In this dissertation, LA-ICP-MS was used for the bioimaging of Pt from Pt-based chemotherapeutics in tumour samples. High sensitivity and the ability to create quantitative images with the 3D sample reconstruction of this technique allowed us to determine the quantitative Pt distribution in HT29 tumour spheroids treated with cisplatin (CDDP) or Texas Red cisplatin (TR-CDDP). Under optimized instrumental parameters, a high spatial resolution and high sensitivity, with low limits of detection was achieved. Matrix-matched gelatine standards and/or isotope dilution analyses were used to quantify the amount of Pt. The results of the LA-ICP-MS analysis revealed that the Pt in the CDDP-treated tumour spheroids was localized primarily in the outer rim of the spheroids and to a lesser extent in the intermediary layer and the necrotic core. Due to the steric effects, significantly lower Pt concentrations were accumulated in the spheroids treated with TR-CDDP (2.2-times lower than in the CDDP-treated spheroids), while the Pt was mostly distributed in the areas of the outer rim. Imaging with confocal fluorescence microscopy, which is commonly used in oncology research, was compared with that by LA-ICP-MS. The results of the two complementary techniques demonstrated good agreement in terms of the spatial distribution of the TR-CDDP, while the intensity of the fluorescence matched well with the concentrations of Pt determined with LA-ICP-MS.
The developed method was further applied for studying drug distribution and uptake on tumours of B16F10 and 4T1 cancer cell lines. Different drug application methods and exposure times were tested at the same CDDP dosage and characterised using LA-ICP-MS. Intratumoral application oversaturates the tumour tissue, entering into the tumour environment and bloodstream. The results show that intratumorally injected samples release CDDP with time. However, the CDDP concentrations in tumour tissue were significantly higher than in intravenous injection.
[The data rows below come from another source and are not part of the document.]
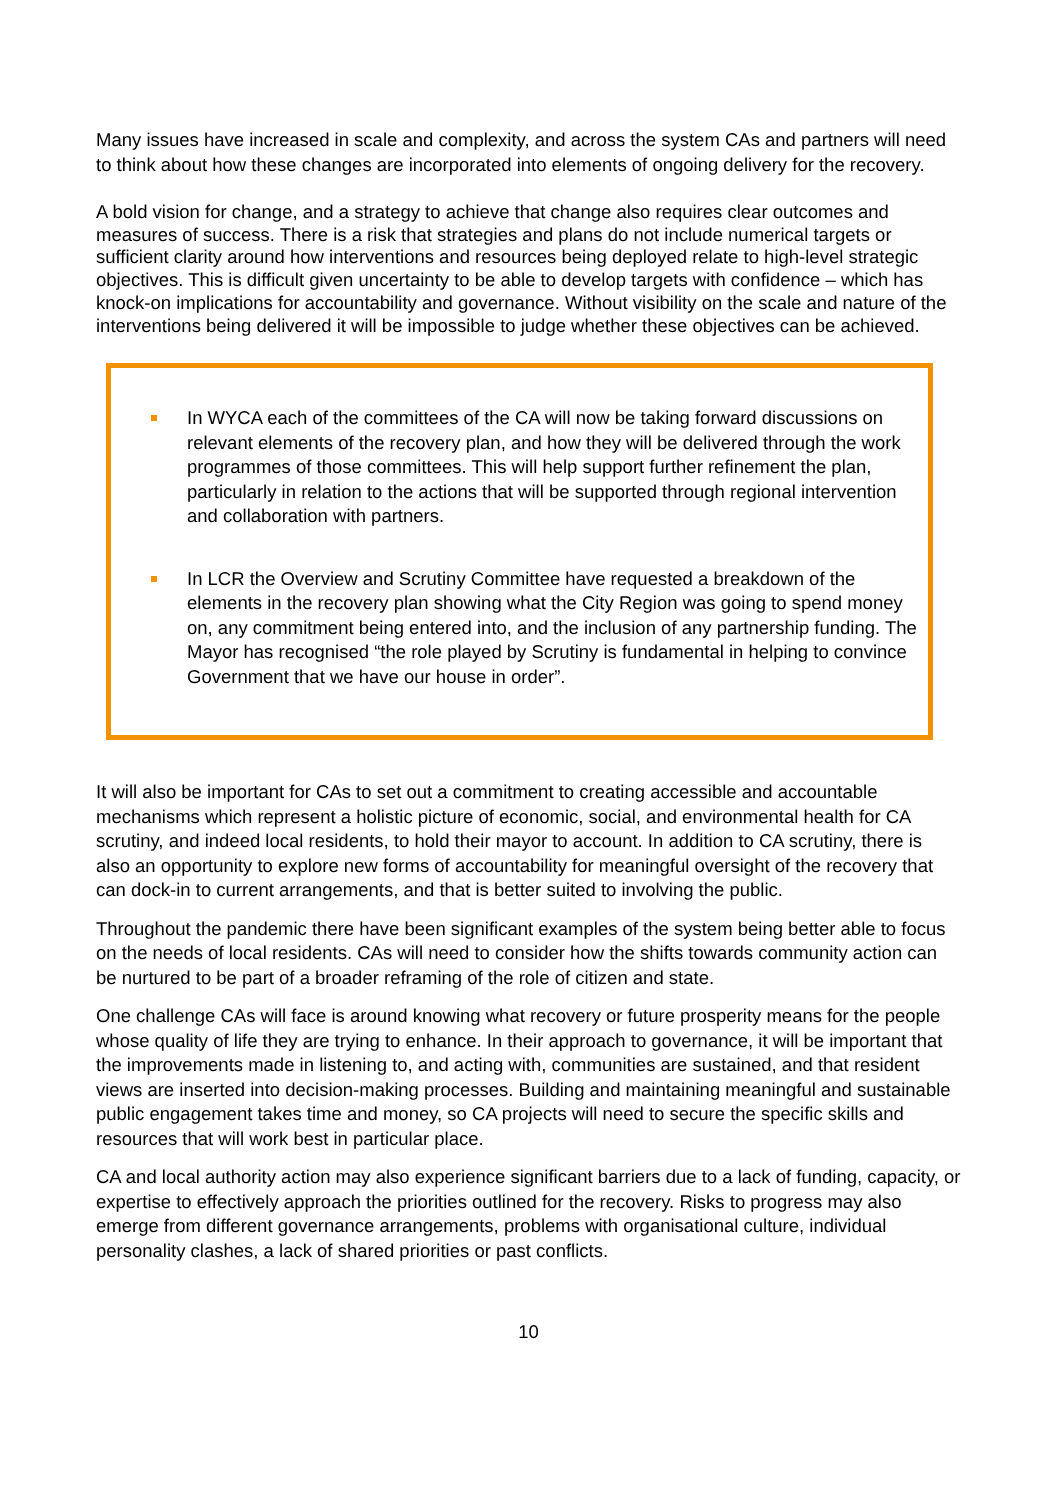Many issues have increased in scale and complexity, and across the system CAs and partners will need to think about how these changes are incorporated into elements of ongoing delivery for the recovery.
A bold vision for change, and a strategy to achieve that change also requires clear outcomes and measures of success. There is a risk that strategies and plans do not include numerical targets or sufficient clarity around how interventions and resources being deployed relate to high-level strategic objectives. This is difficult given uncertainty to be able to develop targets with confidence – which has knock-on implications for accountability and governance. Without visibility on the scale and nature of the interventions being delivered it will be impossible to judge whether these objectives can be achieved.
In WYCA each of the committees of the CA will now be taking forward discussions on relevant elements of the recovery plan, and how they will be delivered through the work programmes of those committees. This will help support further refinement the plan, particularly in relation to the actions that will be supported through regional intervention and collaboration with partners.
In LCR the Overview and Scrutiny Committee have requested a breakdown of the elements in the recovery plan showing what the City Region was going to spend money on, any commitment being entered into, and the inclusion of any partnership funding. The Mayor has recognised “the role played by Scrutiny is fundamental in helping to convince Government that we have our house in order”.
It will also be important for CAs to set out a commitment to creating accessible and accountable mechanisms which represent a holistic picture of economic, social, and environmental health for CA scrutiny, and indeed local residents, to hold their mayor to account. In addition to CA scrutiny, there is also an opportunity to explore new forms of accountability for meaningful oversight of the recovery that can dock-in to current arrangements, and that is better suited to involving the public.
Throughout the pandemic there have been significant examples of the system being better able to focus on the needs of local residents. CAs will need to consider how the shifts towards community action can be nurtured to be part of a broader reframing of the role of citizen and state.
One challenge CAs will face is around knowing what recovery or future prosperity means for the people whose quality of life they are trying to enhance. In their approach to governance, it will be important that the improvements made in listening to, and acting with, communities are sustained, and that resident views are inserted into decision-making processes. Building and maintaining meaningful and sustainable public engagement takes time and money, so CA projects will need to secure the specific skills and resources that will work best in particular place.
CA and local authority action may also experience significant barriers due to a lack of funding, capacity, or expertise to effectively approach the priorities outlined for the recovery. Risks to progress may also emerge from different governance arrangements, problems with organisational culture, individual personality clashes, a lack of shared priorities or past conflicts.
10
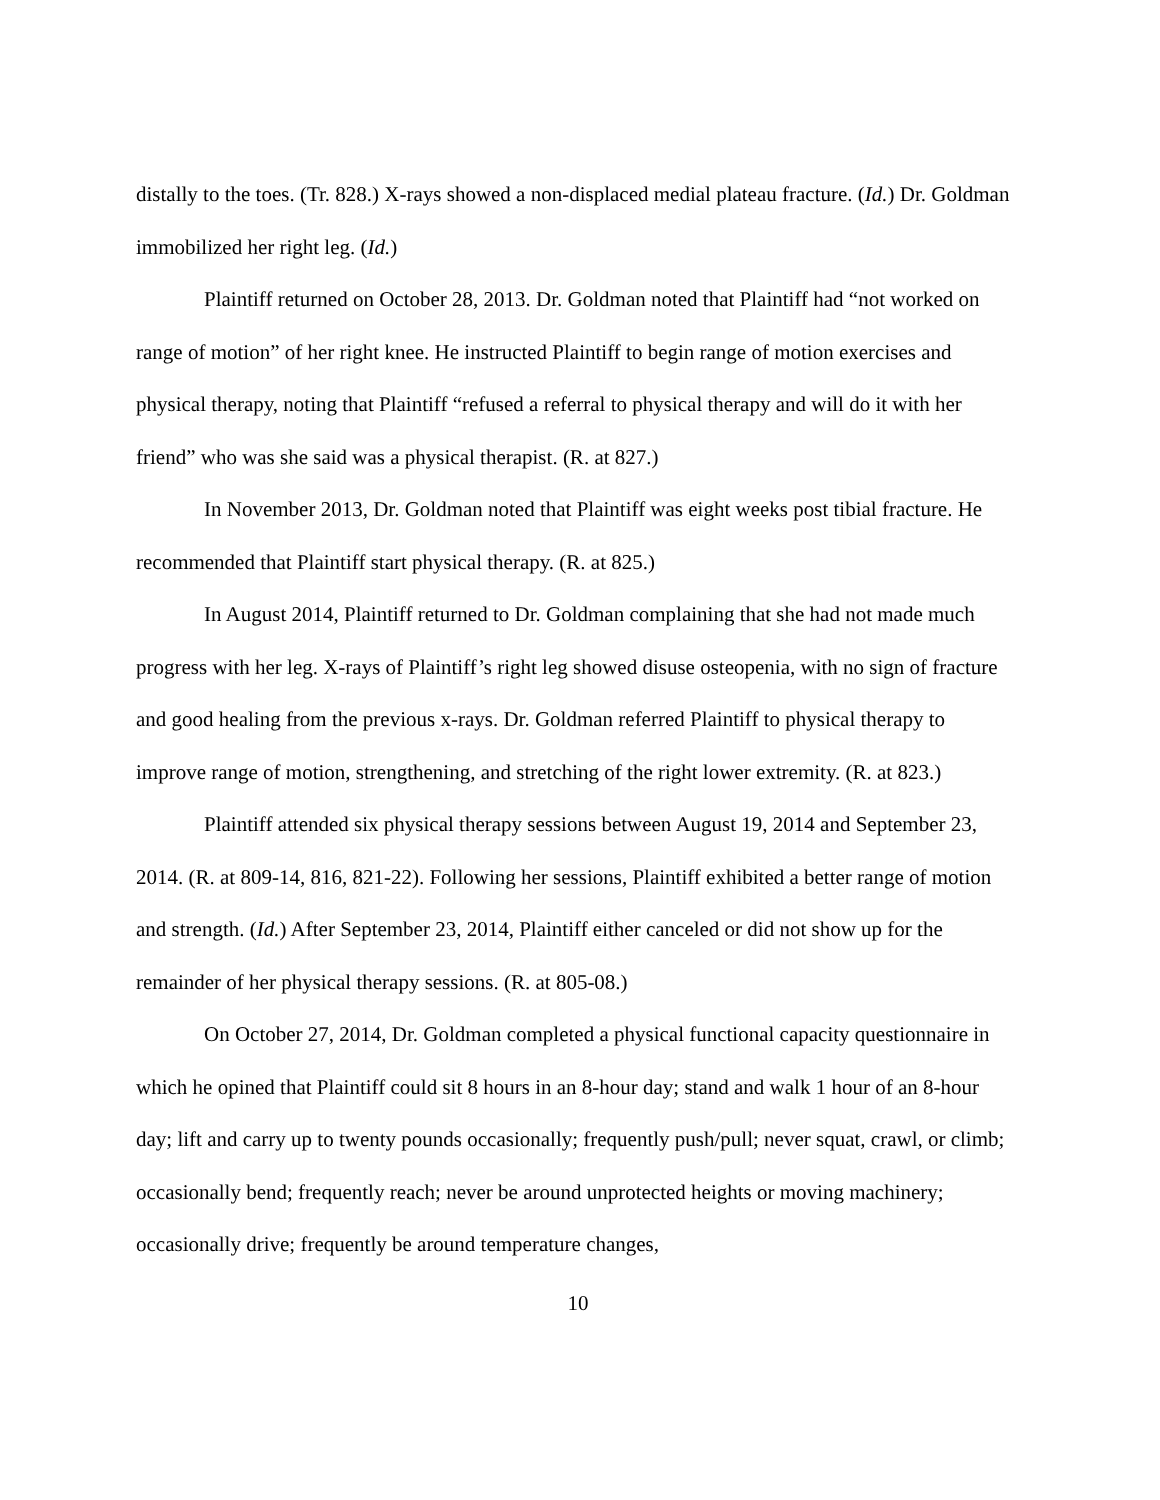distally to the toes. (Tr. 828.) X-rays showed a non-displaced medial plateau fracture. (Id.) Dr. Goldman immobilized her right leg. (Id.)
Plaintiff returned on October 28, 2013. Dr. Goldman noted that Plaintiff had “not worked on range of motion” of her right knee. He instructed Plaintiff to begin range of motion exercises and physical therapy, noting that Plaintiff “refused a referral to physical therapy and will do it with her friend” who was she said was a physical therapist. (R. at 827.)
In November 2013, Dr. Goldman noted that Plaintiff was eight weeks post tibial fracture. He recommended that Plaintiff start physical therapy. (R. at 825.)
In August 2014, Plaintiff returned to Dr. Goldman complaining that she had not made much progress with her leg. X-rays of Plaintiff’s right leg showed disuse osteopenia, with no sign of fracture and good healing from the previous x-rays. Dr. Goldman referred Plaintiff to physical therapy to improve range of motion, strengthening, and stretching of the right lower extremity. (R. at 823.)
Plaintiff attended six physical therapy sessions between August 19, 2014 and September 23, 2014. (R. at 809-14, 816, 821-22). Following her sessions, Plaintiff exhibited a better range of motion and strength. (Id.) After September 23, 2014, Plaintiff either canceled or did not show up for the remainder of her physical therapy sessions. (R. at 805-08.)
On October 27, 2014, Dr. Goldman completed a physical functional capacity questionnaire in which he opined that Plaintiff could sit 8 hours in an 8-hour day; stand and walk 1 hour of an 8-hour day; lift and carry up to twenty pounds occasionally; frequently push/pull; never squat, crawl, or climb; occasionally bend; frequently reach; never be around unprotected heights or moving machinery; occasionally drive; frequently be around temperature changes,
10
When injected intravenously, CDDP binds unspecifically to DNA and proteins throughout the whole organism. Consequently, a lower CDDP concentration is delivered to the targeted tumorous tissue. Therefore, to achieve the same drug concentration in the tumour, a smaller dosage is needed with intratumoral administration. This allows for a more targeted approach, with reduced side effects from the treatment.
The potential to extend the applicability of the developed LA-ICP-MS method for other solid biological samples was proved by an analysis of Cr localisation in the leaves of the dandelion plant (Taraxacum officinale).